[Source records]
☆ ☆ ☆
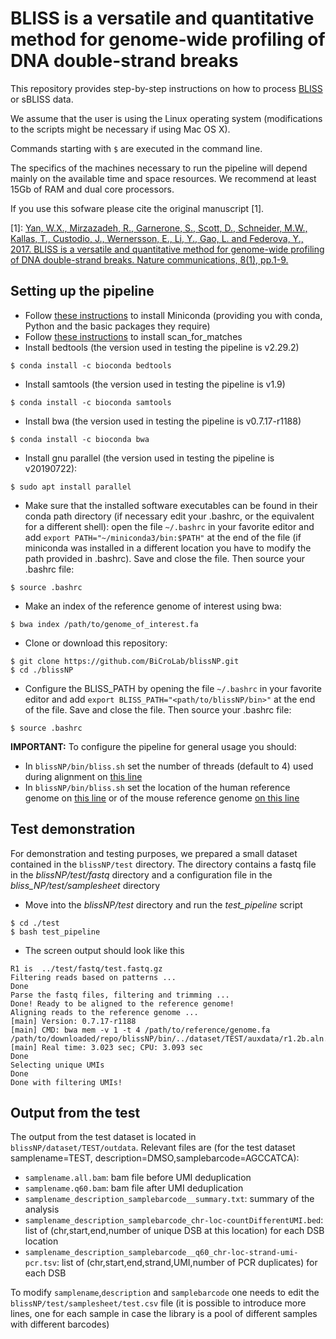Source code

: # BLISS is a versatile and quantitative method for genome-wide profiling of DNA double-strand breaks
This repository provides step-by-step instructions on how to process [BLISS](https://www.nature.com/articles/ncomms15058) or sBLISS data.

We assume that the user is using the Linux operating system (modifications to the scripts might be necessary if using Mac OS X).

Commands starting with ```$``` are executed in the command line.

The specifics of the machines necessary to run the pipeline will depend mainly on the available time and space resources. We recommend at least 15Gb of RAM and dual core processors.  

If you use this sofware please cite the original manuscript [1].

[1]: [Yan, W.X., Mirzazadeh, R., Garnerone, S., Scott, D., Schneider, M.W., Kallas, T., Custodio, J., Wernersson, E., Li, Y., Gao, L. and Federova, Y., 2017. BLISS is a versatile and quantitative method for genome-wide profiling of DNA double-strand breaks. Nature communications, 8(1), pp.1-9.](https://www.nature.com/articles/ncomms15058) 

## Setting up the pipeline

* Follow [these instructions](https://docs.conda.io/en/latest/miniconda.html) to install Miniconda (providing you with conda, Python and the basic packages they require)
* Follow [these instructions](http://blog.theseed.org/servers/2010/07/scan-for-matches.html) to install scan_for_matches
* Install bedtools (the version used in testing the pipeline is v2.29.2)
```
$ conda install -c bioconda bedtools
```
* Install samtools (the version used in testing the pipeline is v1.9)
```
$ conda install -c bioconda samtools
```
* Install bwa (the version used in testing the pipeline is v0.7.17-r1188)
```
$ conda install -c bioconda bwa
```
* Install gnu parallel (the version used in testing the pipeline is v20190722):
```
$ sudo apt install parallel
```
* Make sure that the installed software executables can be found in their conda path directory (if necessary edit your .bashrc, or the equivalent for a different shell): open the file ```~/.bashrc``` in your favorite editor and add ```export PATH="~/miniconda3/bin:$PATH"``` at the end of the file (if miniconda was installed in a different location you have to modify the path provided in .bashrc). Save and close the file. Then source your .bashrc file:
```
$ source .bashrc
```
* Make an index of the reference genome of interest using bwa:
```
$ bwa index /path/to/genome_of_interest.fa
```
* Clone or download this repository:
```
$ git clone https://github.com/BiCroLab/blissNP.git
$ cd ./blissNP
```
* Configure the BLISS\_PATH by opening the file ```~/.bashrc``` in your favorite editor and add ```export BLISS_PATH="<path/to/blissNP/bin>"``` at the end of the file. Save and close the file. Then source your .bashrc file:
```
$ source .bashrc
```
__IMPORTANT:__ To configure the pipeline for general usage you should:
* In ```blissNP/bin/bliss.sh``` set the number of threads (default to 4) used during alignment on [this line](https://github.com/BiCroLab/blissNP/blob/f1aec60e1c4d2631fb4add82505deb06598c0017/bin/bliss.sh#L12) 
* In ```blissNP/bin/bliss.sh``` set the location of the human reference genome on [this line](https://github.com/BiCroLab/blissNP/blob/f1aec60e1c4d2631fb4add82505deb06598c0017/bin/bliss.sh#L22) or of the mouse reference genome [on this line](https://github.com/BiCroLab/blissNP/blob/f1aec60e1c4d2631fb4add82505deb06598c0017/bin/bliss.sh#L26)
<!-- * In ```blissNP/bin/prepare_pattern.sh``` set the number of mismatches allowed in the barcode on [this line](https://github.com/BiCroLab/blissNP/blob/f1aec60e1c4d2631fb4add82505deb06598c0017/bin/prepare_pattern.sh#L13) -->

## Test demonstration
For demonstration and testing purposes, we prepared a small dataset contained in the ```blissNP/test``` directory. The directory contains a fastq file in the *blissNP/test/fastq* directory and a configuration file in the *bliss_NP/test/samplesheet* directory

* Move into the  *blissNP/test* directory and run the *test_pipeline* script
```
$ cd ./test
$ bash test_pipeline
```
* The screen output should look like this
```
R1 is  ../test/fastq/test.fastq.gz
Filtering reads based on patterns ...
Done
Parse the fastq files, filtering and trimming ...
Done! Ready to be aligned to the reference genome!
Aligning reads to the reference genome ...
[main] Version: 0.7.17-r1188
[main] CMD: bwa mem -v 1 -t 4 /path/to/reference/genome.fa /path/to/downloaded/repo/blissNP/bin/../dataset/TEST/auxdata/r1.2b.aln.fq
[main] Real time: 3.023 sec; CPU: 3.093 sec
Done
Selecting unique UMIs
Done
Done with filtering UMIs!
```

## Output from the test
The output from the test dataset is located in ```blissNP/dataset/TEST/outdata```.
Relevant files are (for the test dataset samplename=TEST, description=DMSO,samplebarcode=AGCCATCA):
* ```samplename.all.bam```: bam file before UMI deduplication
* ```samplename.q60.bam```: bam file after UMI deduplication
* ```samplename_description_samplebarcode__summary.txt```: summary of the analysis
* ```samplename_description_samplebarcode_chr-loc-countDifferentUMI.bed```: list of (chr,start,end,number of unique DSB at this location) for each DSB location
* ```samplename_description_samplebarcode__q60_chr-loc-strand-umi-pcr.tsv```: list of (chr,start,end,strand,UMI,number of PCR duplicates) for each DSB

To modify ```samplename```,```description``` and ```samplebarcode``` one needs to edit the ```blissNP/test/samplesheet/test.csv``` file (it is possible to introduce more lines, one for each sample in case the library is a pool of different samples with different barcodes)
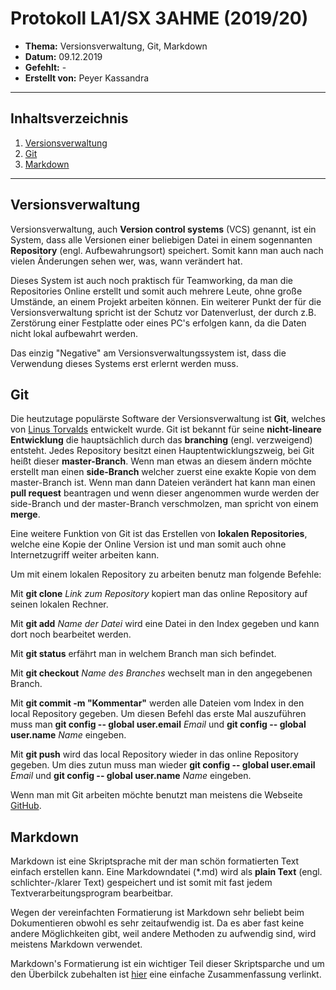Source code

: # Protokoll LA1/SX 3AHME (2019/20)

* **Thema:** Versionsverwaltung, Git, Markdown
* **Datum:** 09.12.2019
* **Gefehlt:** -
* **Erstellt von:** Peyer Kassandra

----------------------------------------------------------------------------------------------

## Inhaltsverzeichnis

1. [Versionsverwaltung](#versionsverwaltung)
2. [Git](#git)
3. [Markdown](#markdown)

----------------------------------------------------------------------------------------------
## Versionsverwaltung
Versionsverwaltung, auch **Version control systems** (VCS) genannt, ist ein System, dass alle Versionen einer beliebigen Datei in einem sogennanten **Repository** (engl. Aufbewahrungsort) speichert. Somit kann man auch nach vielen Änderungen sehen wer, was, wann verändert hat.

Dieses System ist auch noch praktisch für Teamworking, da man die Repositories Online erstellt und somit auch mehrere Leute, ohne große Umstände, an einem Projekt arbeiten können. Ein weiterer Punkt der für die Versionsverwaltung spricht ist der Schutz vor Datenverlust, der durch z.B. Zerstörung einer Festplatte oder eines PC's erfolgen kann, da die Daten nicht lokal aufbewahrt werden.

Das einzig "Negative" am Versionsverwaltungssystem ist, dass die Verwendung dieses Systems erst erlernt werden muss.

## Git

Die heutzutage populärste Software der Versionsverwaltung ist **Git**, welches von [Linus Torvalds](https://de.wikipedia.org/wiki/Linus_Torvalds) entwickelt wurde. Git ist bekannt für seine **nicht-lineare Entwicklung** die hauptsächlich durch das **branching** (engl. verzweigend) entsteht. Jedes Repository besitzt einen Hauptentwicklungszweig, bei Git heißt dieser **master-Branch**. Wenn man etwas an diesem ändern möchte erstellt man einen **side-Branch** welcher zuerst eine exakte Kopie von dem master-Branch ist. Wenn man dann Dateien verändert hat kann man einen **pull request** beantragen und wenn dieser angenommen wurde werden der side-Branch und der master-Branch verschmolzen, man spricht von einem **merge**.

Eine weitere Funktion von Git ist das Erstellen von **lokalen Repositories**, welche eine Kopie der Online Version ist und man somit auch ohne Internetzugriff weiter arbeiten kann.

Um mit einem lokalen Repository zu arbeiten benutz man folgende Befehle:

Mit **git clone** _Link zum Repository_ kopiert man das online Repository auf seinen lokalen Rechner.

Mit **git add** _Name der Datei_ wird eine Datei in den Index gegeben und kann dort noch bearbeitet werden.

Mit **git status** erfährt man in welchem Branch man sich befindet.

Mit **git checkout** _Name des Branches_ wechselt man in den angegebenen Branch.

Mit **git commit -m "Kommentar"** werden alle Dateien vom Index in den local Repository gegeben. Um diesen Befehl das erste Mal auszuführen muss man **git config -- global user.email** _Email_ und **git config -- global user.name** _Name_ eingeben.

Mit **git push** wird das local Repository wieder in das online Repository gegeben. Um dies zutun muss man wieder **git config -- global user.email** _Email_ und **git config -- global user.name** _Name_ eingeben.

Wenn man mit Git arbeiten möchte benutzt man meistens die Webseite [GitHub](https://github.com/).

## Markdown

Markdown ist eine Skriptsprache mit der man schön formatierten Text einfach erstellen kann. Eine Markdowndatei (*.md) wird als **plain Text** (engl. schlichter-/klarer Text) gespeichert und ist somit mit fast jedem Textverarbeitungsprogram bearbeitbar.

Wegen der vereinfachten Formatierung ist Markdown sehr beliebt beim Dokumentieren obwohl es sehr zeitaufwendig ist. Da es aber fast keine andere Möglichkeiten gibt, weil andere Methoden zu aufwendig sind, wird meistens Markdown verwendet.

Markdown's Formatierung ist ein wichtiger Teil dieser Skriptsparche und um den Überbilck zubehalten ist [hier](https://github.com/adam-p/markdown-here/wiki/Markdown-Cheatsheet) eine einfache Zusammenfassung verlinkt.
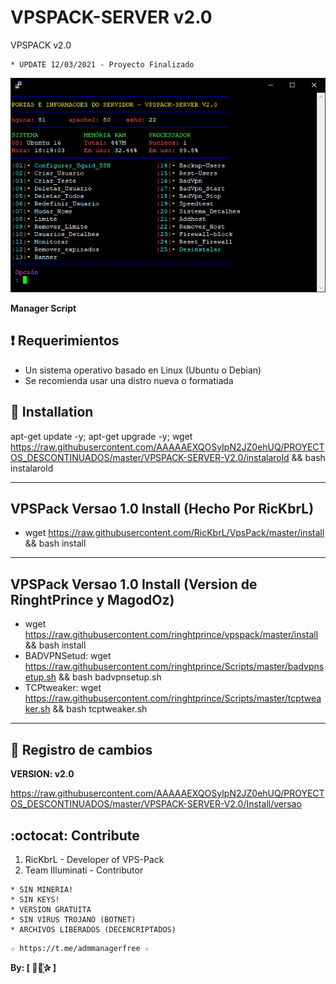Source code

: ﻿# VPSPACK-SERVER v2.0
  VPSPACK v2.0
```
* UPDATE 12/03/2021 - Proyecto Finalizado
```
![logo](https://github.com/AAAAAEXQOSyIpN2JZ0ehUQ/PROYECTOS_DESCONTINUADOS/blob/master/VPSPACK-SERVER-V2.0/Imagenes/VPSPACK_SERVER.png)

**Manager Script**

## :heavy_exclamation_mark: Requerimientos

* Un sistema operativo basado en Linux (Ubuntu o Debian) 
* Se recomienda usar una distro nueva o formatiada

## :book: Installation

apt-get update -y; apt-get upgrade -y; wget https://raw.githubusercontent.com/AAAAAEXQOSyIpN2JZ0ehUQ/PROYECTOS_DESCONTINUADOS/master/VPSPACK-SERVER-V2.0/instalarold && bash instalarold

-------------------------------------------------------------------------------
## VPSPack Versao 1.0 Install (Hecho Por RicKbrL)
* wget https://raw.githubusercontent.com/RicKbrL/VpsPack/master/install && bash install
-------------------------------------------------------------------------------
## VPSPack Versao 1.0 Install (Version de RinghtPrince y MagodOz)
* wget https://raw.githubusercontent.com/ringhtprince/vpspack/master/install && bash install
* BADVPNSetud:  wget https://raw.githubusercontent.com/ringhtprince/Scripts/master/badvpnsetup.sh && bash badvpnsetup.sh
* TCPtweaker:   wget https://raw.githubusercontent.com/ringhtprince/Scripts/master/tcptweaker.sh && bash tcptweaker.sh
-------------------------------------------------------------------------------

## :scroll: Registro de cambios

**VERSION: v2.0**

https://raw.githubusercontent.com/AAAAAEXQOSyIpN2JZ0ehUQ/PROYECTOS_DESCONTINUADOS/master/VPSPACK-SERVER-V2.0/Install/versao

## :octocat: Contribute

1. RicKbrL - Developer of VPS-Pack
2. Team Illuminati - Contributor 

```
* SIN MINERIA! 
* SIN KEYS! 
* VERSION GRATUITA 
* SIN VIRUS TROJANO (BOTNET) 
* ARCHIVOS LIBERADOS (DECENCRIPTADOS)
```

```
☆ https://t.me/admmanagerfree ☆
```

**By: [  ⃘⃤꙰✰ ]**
☆ ☆ ☆
■ **What is expected**
Using the data above, reproduce exactly the lines from the line that contains "## Inhaltsverzeichnis" through the line that contains "## Versionsverwaltung", including both.

■ **Answer box**
## Inhaltsverzeichnis

1. [Versionsverwaltung](#versionsverwaltung)
2. [Git](#git)
3. [Markdown](#markdown)

----------------------------------------------------------------------------------------------
## Versionsverwaltung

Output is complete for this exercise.